Audio cache is populated on the first call that uses each phrase. The first caller does not see a latency benefit for cached items; subsequent callers do.
Clear Cache
Click Clear Cache to invalidate all cached audio for this agent. Do this after changing the voice model, speed, or stability settings. Old cached audio rendered with prior settings will not match the new configuration.

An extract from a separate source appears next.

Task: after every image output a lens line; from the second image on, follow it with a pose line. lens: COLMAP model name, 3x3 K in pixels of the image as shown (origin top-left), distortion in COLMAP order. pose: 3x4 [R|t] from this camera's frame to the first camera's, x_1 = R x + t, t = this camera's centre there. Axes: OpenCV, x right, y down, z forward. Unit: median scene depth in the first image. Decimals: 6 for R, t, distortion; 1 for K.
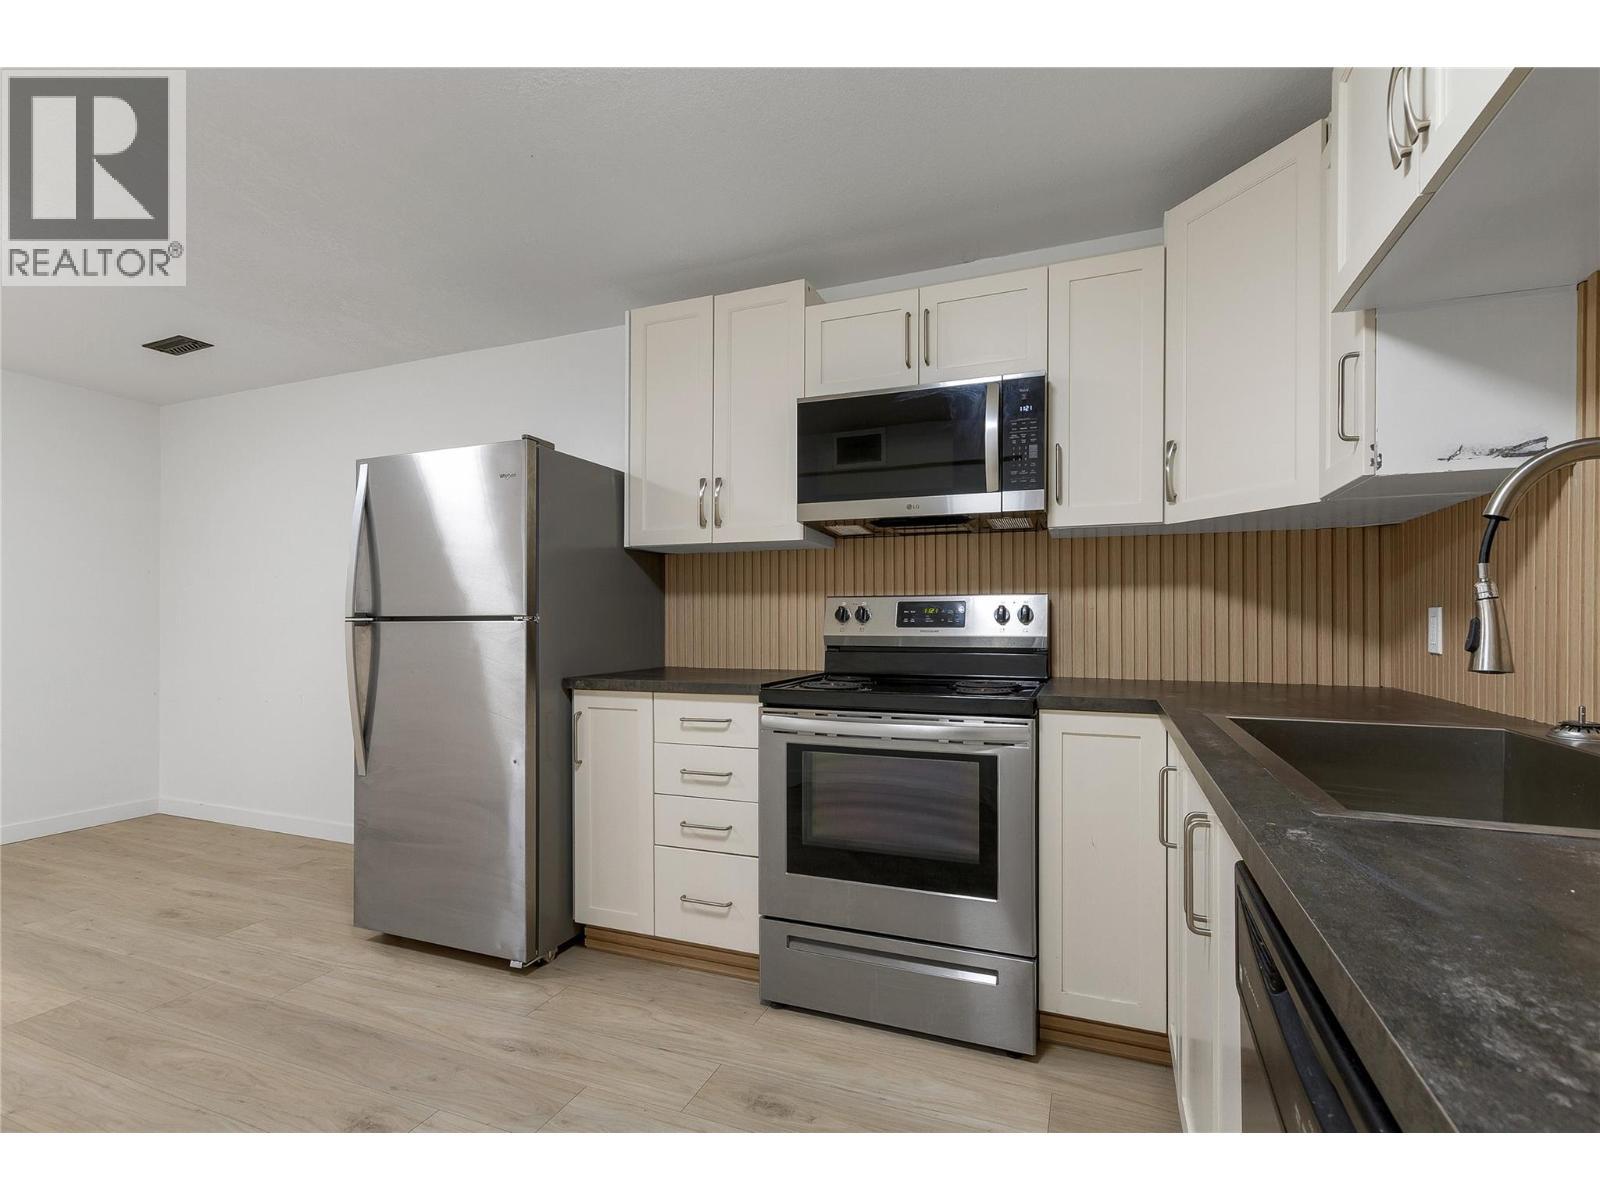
lens RADIAL K [[743.9, 0, 803.8], [0, 743.9, 621.5], [0, 0, 1]] dist [0.000597, 0.000243]
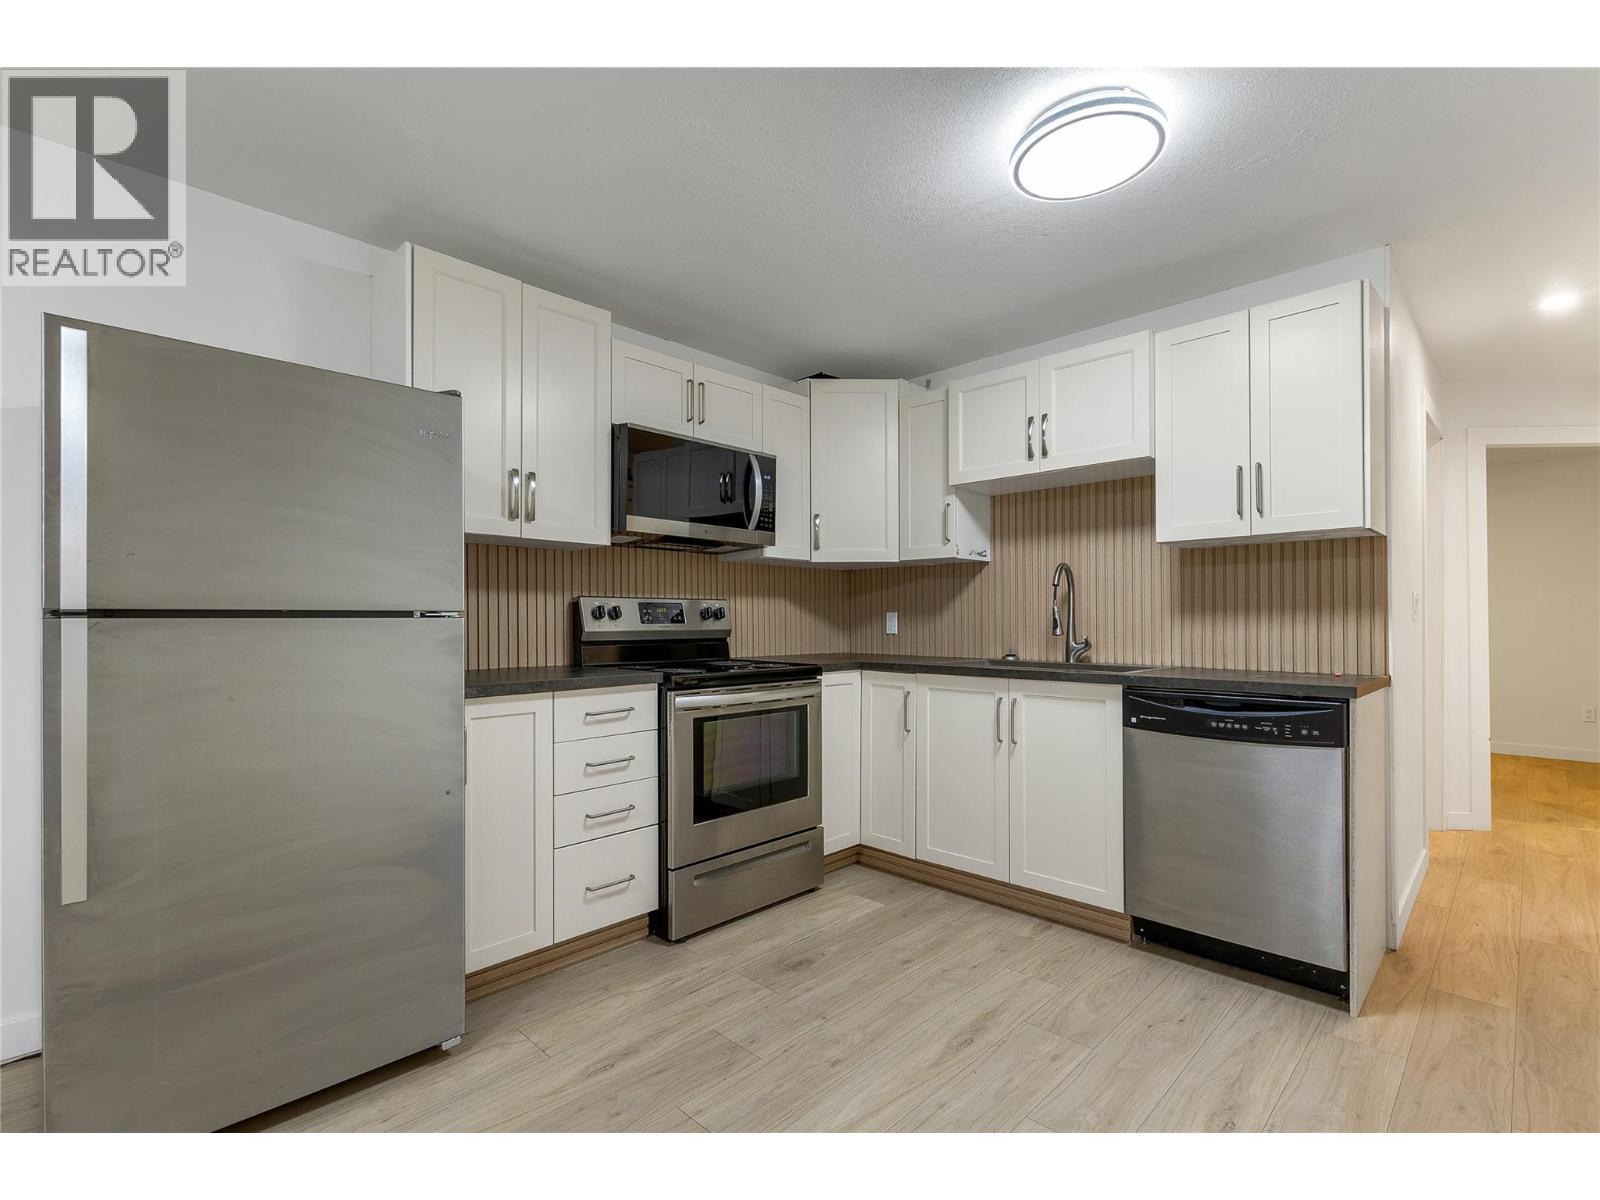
lens RADIAL K [[743.9, 0, 798.4], [0, 743.9, 612.5], [0, 0, 1]] dist [0.000597, 0.000243]
pose [[0.383158, 0.008885, 0.923640, -1.007147], [0.000517, 0.999952, -0.009833, 0.001981], [-0.923683, 0.004245, 0.383134, 0.345958]]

If you change voice settings and do not clear the cache, callers may hear a mix of old and new voice styles for different phrases until the cache expires naturally.
Denoising
Denoising Mode
Controls noise reduction applied to inbound caller audio before it is transcribed. This affects transcription accuracy for callers in noisy environments.
| Mode | Description |
|---|
| Off | No processing applied to inbound audio. |
| Mild | Light noise reduction. Removes low-level background noise without affecting voice quality. |
| Aggressive | Strong noise reduction. Reduces background noise significantly. May slightly affect voice fidelity at very high noise levels. |
Enable denoising when your callers are likely to call from noisy environments (mobile, outdoors, contact center floor). Disable it when callers typically call from quiet environments to avoid unnecessary processing.
Save Changes
Click Save to save to the current draft. Remember to clear the audio cache after changing voice, speed, or stability settings to ensure callers hear consistent audio.